Saved entries:
□ □ □ □ □

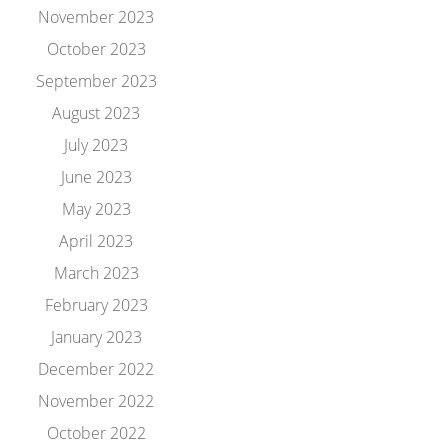
November 2023
October 2023
September 2023
August 2023
July 2023
June 2023
May 2023
April 2023
March 2023
February 2023
January 2023
December 2022
November 2022
October 2022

□ □ □ □ □

§ **DESCRIPTION OF THE TASK**: Every line above is to be repeated exactly, but no picture is to appear in the copy.

§ **WRITTEN SOLUTION**:
November 2023
October 2023
September 2023
August 2023
July 2023
June 2023
May 2023
April 2023
March 2023
February 2023
January 2023
December 2022
November 2022
October 2022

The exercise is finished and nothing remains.